Cela explique pourquoi l’offrande de l’eau pour la libation, et non du vin, produisait la plus haute expression de joie durant la fête de Soukkot.
La saison de notre réjouissance
Néanmoins, l’offrande de l’eau était encore accompagnée de celle du vin pour la libation, ce qui symbolise la nécessité que les deux voies aillent ensemble. Notre approche essentielle doit être celle symbolisée par l’eau et résultant de la totale obéissance à D.ieu. Notre vie même en dépend. Mais, en même temps, nous devons nous efforcer d’assimiler autant de connaissances et de sagesse contenues dans la Torah et les mitsvot que le permettent nos capacités, car nous devons servir D.ieu avec chaque partie de notre corps et de notre esprit, y compris notre raison et notre intellect, sans permettre toutefois à ces derniers de prendre jamais le dessus.
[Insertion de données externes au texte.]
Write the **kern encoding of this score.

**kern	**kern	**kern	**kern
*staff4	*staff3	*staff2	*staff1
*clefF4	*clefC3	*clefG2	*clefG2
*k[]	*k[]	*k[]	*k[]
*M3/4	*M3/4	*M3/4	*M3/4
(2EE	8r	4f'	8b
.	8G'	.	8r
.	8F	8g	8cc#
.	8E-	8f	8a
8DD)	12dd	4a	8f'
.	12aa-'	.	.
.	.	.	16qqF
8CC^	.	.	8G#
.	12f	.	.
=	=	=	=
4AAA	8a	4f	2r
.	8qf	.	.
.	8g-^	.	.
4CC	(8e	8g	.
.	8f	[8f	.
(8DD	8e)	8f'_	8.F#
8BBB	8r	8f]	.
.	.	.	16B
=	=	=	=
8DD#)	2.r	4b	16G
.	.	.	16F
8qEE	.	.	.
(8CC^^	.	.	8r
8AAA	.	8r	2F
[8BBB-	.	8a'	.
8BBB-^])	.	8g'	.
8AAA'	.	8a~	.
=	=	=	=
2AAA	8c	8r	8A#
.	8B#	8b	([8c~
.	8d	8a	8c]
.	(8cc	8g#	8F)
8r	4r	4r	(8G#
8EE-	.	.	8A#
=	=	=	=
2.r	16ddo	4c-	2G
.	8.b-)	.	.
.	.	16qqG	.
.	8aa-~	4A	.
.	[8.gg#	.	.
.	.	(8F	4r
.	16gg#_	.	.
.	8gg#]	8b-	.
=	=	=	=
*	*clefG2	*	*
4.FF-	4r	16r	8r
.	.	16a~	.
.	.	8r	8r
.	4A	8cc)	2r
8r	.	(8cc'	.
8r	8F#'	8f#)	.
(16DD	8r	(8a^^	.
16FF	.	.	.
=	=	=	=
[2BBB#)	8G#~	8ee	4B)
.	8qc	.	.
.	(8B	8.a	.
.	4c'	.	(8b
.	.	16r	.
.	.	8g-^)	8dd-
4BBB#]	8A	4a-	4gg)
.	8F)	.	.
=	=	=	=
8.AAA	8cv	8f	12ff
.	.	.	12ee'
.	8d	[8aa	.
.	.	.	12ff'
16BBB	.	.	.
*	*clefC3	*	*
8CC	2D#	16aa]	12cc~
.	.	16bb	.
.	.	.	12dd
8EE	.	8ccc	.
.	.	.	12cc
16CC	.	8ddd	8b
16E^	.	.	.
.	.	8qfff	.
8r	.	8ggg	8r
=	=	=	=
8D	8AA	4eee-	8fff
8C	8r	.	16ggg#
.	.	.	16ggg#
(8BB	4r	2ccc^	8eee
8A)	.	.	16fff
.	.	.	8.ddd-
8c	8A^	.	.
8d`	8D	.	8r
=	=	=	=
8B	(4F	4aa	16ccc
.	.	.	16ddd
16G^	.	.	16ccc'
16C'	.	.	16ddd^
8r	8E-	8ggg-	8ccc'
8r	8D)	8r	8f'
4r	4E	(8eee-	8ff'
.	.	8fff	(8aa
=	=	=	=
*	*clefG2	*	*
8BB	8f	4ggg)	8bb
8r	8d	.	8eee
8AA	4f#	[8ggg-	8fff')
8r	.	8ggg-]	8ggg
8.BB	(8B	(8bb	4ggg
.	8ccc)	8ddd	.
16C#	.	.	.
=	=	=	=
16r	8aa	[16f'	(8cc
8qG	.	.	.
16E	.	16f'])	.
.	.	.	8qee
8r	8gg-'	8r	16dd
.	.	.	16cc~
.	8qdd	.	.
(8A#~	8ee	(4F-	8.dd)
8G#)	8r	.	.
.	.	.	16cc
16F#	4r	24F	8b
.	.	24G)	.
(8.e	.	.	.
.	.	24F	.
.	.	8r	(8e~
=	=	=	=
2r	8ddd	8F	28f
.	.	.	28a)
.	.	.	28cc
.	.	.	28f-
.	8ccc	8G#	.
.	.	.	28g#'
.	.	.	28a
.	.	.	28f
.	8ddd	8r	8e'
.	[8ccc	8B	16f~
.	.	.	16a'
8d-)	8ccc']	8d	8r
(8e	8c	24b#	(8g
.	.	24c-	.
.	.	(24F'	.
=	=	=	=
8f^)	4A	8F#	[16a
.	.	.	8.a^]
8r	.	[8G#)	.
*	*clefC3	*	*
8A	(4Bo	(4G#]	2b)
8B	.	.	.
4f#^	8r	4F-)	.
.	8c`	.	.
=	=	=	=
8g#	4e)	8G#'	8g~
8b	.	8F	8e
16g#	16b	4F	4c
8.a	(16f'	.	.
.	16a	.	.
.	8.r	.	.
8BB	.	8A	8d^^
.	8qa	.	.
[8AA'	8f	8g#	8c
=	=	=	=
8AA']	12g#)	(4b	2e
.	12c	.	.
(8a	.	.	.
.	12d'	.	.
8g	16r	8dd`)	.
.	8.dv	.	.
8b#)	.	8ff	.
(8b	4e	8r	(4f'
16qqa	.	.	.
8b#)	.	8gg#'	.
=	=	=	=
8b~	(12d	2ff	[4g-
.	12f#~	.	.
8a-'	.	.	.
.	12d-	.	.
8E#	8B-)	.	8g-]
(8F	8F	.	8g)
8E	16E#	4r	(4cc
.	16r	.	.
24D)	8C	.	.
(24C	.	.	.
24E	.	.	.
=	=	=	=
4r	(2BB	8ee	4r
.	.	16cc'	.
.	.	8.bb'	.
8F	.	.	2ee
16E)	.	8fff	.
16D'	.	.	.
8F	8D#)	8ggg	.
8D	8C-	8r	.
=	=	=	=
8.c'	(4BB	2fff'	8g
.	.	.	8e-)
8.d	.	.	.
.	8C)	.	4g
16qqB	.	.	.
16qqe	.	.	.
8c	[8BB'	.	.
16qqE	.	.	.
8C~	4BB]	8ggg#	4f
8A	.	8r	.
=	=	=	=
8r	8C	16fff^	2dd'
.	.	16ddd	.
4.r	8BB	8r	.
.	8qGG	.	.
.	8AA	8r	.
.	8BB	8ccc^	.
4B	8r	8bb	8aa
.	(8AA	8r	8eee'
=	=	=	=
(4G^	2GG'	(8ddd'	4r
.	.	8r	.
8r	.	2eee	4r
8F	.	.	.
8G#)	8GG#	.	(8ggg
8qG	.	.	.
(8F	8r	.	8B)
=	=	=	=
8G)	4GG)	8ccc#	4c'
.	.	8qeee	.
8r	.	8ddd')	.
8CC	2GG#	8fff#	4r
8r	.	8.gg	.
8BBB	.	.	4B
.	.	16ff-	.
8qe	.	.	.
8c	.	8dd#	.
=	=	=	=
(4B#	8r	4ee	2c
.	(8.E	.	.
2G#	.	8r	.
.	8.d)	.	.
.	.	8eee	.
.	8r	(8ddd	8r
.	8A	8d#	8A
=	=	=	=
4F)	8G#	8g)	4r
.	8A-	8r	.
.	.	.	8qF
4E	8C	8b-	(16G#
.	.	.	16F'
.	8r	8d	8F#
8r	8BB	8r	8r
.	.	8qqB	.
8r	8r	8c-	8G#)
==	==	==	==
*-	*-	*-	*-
Roch Hachana est le temps où nous « couronnons » D.ieu comme notre Roi et Maître et acceptons Son règne absolu dans l’humilité et l’obéissance. De Roch Hachana à Yom Kippour, nous cultivons et développons ce sentiment et cette approche et, à Soukkot, la soif de divinité qui s’est ainsi créée dans notre âme trouve son expression. En étanchant cette soif par les prières et les mitsvot de cette fête, nous atteignons le plus haut degré de joie en cette Saison de notre Réjouissance.